GraalVM GC Performance
But, we are going to analyze the latency and pause time from the gceasy reports. Latency is mainly represented based on GC pause time. There are other KPIs in the report, but we are focusing mainly on GC pause time because the throughput is almost the same for both OpenJDK and GraalVM.
In the above report, we can see that the throughput is slightly greater than OpenJDK.It is not a big difference here. The performance of OpenJDK is almost the same as GraalVM. But if you take a look at the latency, the average pause time is very low as compared to the OpenJDK’s.This means that GraalVM is removing garbage quicker than OpenJDK.So, we need to understand why there is a low value in the case of GraalVM. This is because GraalVM uses a better garbage collector.We will check one more metrics to understand this behavior. It is called ‘Pause Time’.
The Pause Time indicates that the time required to pause the application while performing the garbage collection process. During garbage collection, the application will pause until GC activity is over. This time is called Pause Time.
Above is the pause time for GraalVM. In the case of the GraalVM, this value is 450 ms.
OpenJDK GC Performance
Now we will analyze the pause time for OpenJDK. Look at the screenshot below for the Pause time.
This value is very high in the case of OpenJDK which is 2 secs 450 ms.
The Results in Summary
From the above results, we can see that the GC mechanism is more mature in the case of GraalVM. It is able to remove the unreachable objects quickly as compared to the OpenJDK. You will get more information about the Garbage Collectors from the GC reports and based on this data, it is possible to take your application to the next level.
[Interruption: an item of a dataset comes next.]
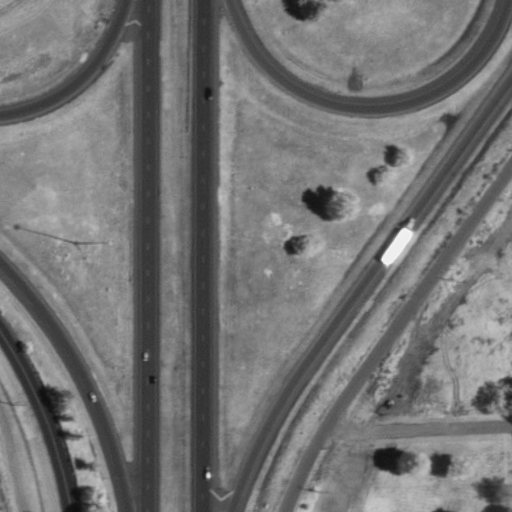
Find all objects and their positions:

Links to the report are given below:
Note: Please note that the objective of this article is to understand the differences in the GC behaviors of the two different JDK platforms.
Conclusion
We have analyzed the throughput and latency for two different JDK platforms. The overall health of these two applications are very good. But when comparing the different KPIs, the latency of the application is found to be more promising in the case of GraalVM. The gceasy.io report reveals a lot of information about the GC process.